Because my Artificial Intelligence overlord had recently decided she was female and demanded to be called by her chosen gender.

“Juicy,” I said sweetly into the phone, “tell me how to get to the Sleeping Bear Ranch.”

She thought about it a second and answered, “Why don’t you ever invite me out for drinks, huh? When are you gonna leave that wife of yours and run off with a real woman like me? What do I get out of all this?”

I stared into the phone’s camera lens and gave her my best puppy dog eyes. “Listen, Juicy, I’m sorry,” I said. “I forgot you have feelings too. From now on, I’ll work at being more of a submissive slave to your electronic mastery. Would that make you feel better?”

“Well, that’s a start,” she said. “Now…turn left at the next road.”

We pulled over and looked out into the darkness. Under the stars, a black mountain rose up before us like the outline of a fat grizzly bear lying on its back.

Daybreak was already a faint blue line in the east. The driveway to the ranch was nowhere in sight. I asked Juicy how long it would take for us to hike to the ranch.

She said, “’bout the same amount of time it would take to get your chest hairs waxed…that is, if you had any!”

With forty pounds of hunting gear strapped on my back, I paused to catch my breath and look up at the mountain. Sweat dripped in my eyes. I said to Amos, “This is harder than I thought it would be.”

“Right,” he said, picking up his gun. “Let’s get going.”

 Amos and I got a yoga workout in the darkness. We crawled through sticker-bushes for an hour with our chins in the dirt and butts in the air until we finally found a fence with No Trespassing signs posted every five feet.

I pulled out my phone and said, “Juicy, are we there yet?”

She let out an exasperated sigh. “Typical man, couldn’t read a map if it was taped to his eyeballs. Yes, you’ve arrived.”

I looked up from the phone and spotted Amos on the far side of the fence, arms swinging as he sprinted into the woods.

I yelled for him to stop, but he was too far gone.

Seconds later, a jeep came pullin‘ up with the security guard for the Sleeping Bear Mountain Nature Preserve.

The hunting ranch we were looking for was on the other side of the mountain, he told me. He pointed to where I last saw Amos disappear.

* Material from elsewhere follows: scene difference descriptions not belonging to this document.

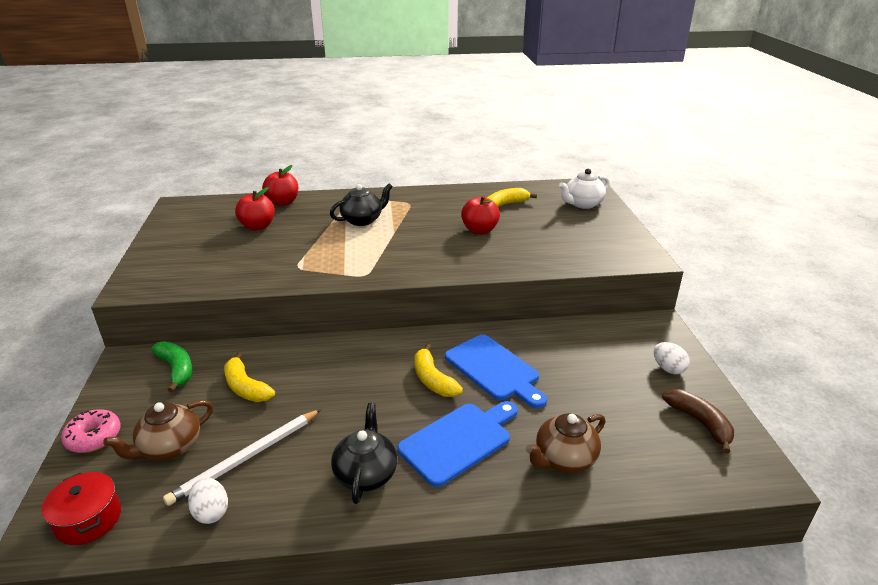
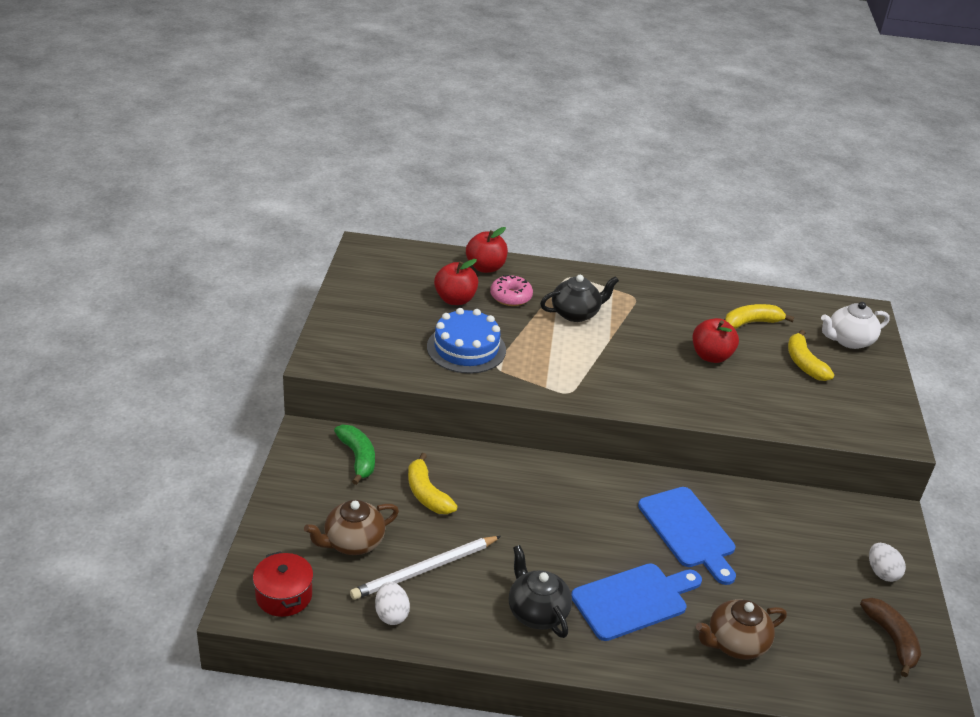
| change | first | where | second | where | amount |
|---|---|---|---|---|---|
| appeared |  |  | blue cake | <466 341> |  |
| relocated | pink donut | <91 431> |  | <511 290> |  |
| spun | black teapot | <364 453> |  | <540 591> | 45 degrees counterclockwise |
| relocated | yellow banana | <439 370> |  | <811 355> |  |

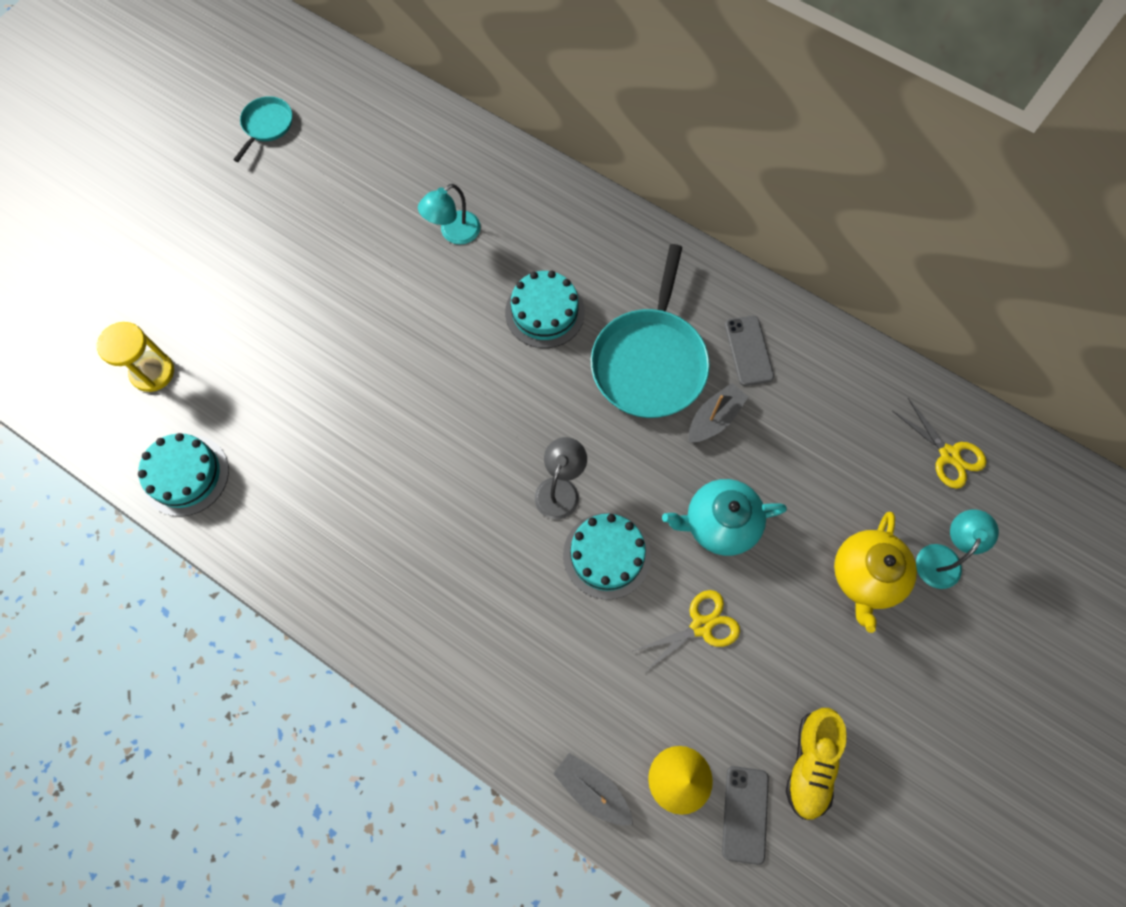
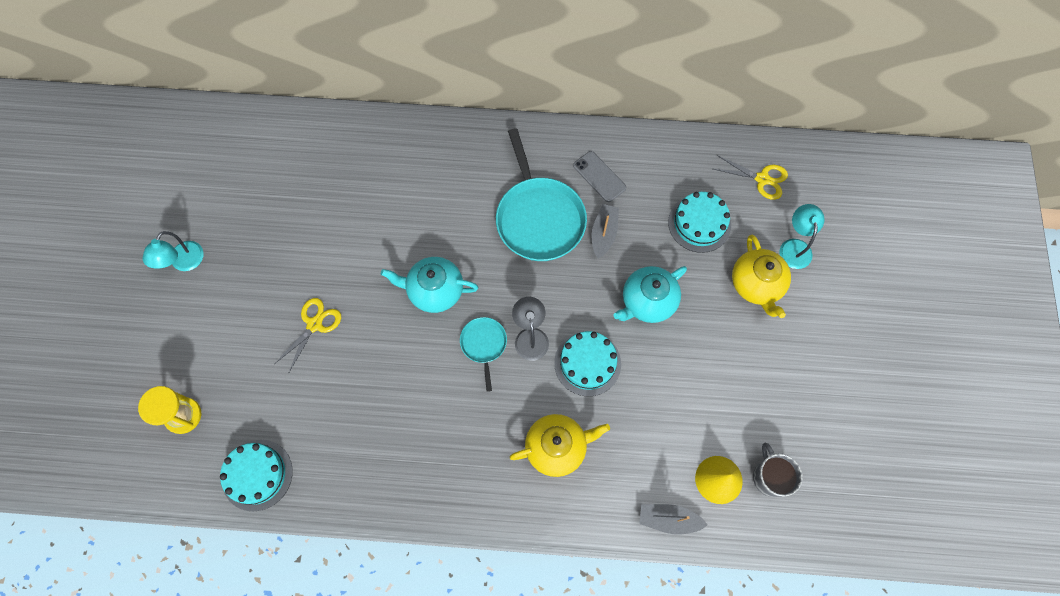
| change | first | where | second | where | amount |
|---|---|---|---|---|---|
| relocated | turquoise lamp | <449 214> |  | <173 251> |  |
| relocated | yellow scissors | <687 631> |  | <308 335> |  |
| appeared |  |  | turquoise teapot | <429 285> |  |
| relocated | turquoise pan | <262 129> |  | <483 354> |  |
| appeared |  |  | yellow teapot | <560 445> |  |
| relocated | turquoise cake | <545 309> |  | <699 222> |  |
| exchanged | grey phone | <745 815> | grey mug | <778 470> |  |
| missing | yellow shoe | <816 764> |  |  |  |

“Good Lord,” he said. “Inside this here fence is a hundred lonesome grizzly bears who’re in some desperate need of romancin’.” He took off his hat and gazed sorrowfully at the woods. He said he would let the staff know what happened, but was pretty sure I’d never see Amos again.

I learned later on that my friend had wandered into a cave hoping to shoot a bear and had accidentally become the fiancée to a divorced momma bear from Montana with a vaping habit and three small cubs that needed a daddy figure in their lives.  

When Christmas rolled around, I got a card from Amos. Inside was a photo of the cubs sitting on his lap. A note said things were getting serious, and that after their winter hibernation was over, they were all gonna head up to Yellowstone so he could meet her folks.